Moonbox's "Musical of Musicals!": Parity of Parodies!


The Cast of "The Musical of Musicals the Musical!"

It’s all about the exclamation point in the title of Moonbox’s current production: “The Musical of Musicals The Musical!” Without that same exclamation point, there may never have been such memorable shows as “Oklahoma!” and “Hello, Dolly!” (or, say, “Oh! Calcutta!”). Now, with this production, we have a musical parody given birth on a parity with those other shows. Written by Joanne Bogart (Lyrics) and Eric Rockwell (Music), with the Book by both, it’s a hilariously on-target spoof of the musical theater genre.
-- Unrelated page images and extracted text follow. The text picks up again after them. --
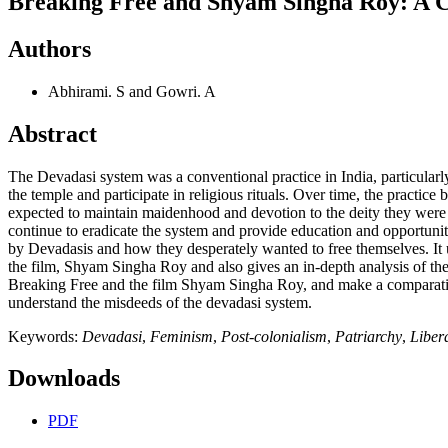
Breaking Free and Shyam Singha Roy: A Cri
Authors
Abhirami. S and Gowri. A
Abstract
The Devadasi system was a conventional practice in India, particularly
the temple and participate in religious rituals. Over time, the pract
expected to maintain maidenhood and devotion to the deity they were mar
continue to eradicate the system and provide education and opportuniti
by Devadasis and how they desperately wanted to free themselves. It u
the film, Shyam Singha Roy and also gives an in-depth analysis of the n
Breaking Free and the film Shyam Singha Roy, and make a comparative s
understand the misdeeds of the devadasi system.
Keywords:
Devadasi
,
Feminism
,
Post-colonialism
,
Patriarchy
,
Liber
Downloads
PDF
It opened off-Broadway in 2003 and ran almost 200 performances, this despite Bogart’s warning that there would be “no pastiche served during the show”. If you’re tired of your Scrooges being humbugged or your nuts cracked, this is a gas.
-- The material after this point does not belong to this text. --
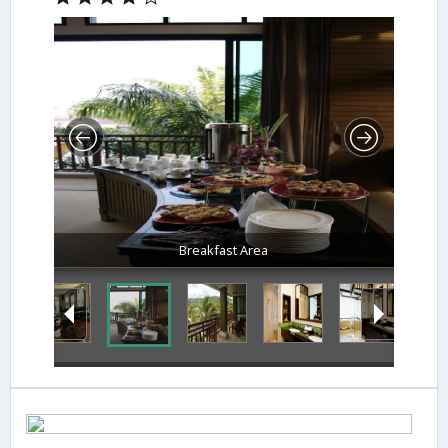
Breakfast Area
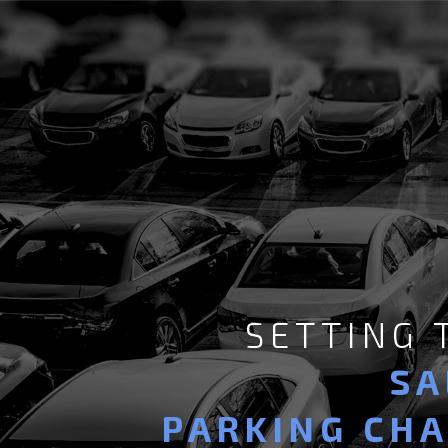
SETTING
SA
PARKING CH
It’s actually five musicals with the same plot of the inability to pay the rent, each in the style of a different famous musical theater composer. Each features four characters: the Ingenue June (partially played by indisposed trouper Katie Clark at the opening, with singing by understudy Dani Apple), the Romantic Lead Big Willy (Peter Mill), the Matron Abby (Meredith Stypinski) and the Villainous Landlord Jitter (Phil Tayler). The musicals are “Corn!” (Rodgers and Hammerstein), “A Little Complex” (Sondheim), “Dear Abby” (Jerry Herman), “Aspects of Junita” (Andrew Lloyd Webber) and “Speakeasy” (Kander and Ebb). Clark rose to the occasion, while Apple deftly provided off-stage singing. Mill personified the smarmily fatuous leading man, and Stypinski was devastatingly, painfully perfect as the Famous-Name-Above-the-Title-and-Talent-Free Star. But it was, with this production (as was typically the case with the musicals it impaled), the villain who really stole the show. Tayler, who never fails to impress, was at the top of his form, singing, dancing and acting up a perfect storm, earning an exclamation point all his own: he was fabulous!

Also terrific were the energetic members of the Ensemble, consisting of Julianne Daly, Nicholas Davis, Matthew Kossack, Caroline Lellouche, Allison Russell, and Andrew Winans. As painstakingly directed and choreographed by Rachel Bertone, this was wondrous. With expert Music Direction and Accompaniment (on piano) by Dan Rodriguez, clever Set Design by Dale Conklin, dramatic Lighting Design by David Wilson, ingenious Costume Design by Marian Bertone, and excellent Sound Design by Dan Costello, it was everything a theatrical exclamation point could hope for. All one can say, properly precise pluperfect punctuation in place, is: Five musicals for the price of one! Tons of puns and fun! Five out of five exclamation points!!!!!